[Compito 1]:
Nel testo sulla Tempesta di Giorgione, a cosa si deve probabilmente il soprannome "Giorgione"?
[Compito 2]:
Prosegui il testo sulla Tempesta di Giorgione a partire dalla sua ultima frase.

[Estratto della pagina]:
◇ ◇ ◇
Un capolavoro alle Gallerie dell'Accademia di Venezia

Giorgione: il mondo dopo la Tempesta

Giorgione (Castelfranco Veneto, 1478 circa - Venezia, 1510), Tempesta, 1502-1503, Tempera a uovo e olio di noce su tela, 83 x 73 cm, Venezia, Gallerie dell'Accademia
 

Samantha De Martin

02/04/2020

A Gabriele D'Annunzio, Giorgio da Castelfranco - detto "Giorgione" probabilmente per la sua statura fisica - appariva piuttosto "come un mito che come un uomo".
Anche il Vate doveva percepire il carattere sfuggente, inafferrabile e misterioso, tanto dell’artista della scuola veneta, quanto delle sue opere. La celeberrima Tempesta, uno dei quadri più misteriosi della storia dell’arte, ma anche una delle prime rappresentazioni del paesaggio moderno, è una di queste. Un’ode alla magia della natura, in tutta la sua potente, misteriosa bellezza.
◇ ◇ ◇
[Record contenuti in un dataset]
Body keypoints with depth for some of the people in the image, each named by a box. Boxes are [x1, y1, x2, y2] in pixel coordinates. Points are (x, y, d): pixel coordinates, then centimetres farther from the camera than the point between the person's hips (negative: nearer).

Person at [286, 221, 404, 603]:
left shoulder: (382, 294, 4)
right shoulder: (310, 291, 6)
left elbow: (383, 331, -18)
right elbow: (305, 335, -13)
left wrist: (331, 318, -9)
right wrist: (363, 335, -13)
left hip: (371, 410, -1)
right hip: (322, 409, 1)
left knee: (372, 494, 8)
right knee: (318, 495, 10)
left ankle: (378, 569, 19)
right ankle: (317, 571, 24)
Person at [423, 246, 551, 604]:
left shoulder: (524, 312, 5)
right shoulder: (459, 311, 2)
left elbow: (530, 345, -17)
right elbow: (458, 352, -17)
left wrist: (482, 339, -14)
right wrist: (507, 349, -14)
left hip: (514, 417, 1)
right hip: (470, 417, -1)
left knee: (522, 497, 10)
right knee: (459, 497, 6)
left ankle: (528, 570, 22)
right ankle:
◇ ◇ ◇
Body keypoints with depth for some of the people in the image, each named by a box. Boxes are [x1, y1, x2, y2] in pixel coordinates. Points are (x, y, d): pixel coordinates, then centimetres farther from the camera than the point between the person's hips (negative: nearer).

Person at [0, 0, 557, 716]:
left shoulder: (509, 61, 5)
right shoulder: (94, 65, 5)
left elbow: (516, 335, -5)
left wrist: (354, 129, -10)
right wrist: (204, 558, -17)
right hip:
◇ ◇ ◇
[Risposta 1]:
Probabilmente alla sua statura fisica.

[Risposta 2]:
Una donna seduta tra gli alberi, con il seno scoperto, è intenta ad allattare un bambino. Non distante da lei c’è un giovane appoggiato a un bastone esile e lungo. Indossa dei calzoni corti, una camicia bianca e un gilet rosso.
Dallo sfondo, oltre il ponticello, sbuca una città, sopra la quale, nel cielo, si addensano nuvole nerissime mentre l’improvviso irrompere di un fulmine - dipinto straordinariamente dall'artista Giorgione - preannuncia l’arrivo di una tempesta, lasciando del tutto indifferenti i due personaggi.
La scena è incorniciata da grandi alberi e cespugli che descrivono delle quinte naturali a destra e a sinistra. Con straordinaria maestria Giorgione tesse il fogliame degli alberi. La luce delle foglie contrasta con lo sfondo scuro delle nuvole.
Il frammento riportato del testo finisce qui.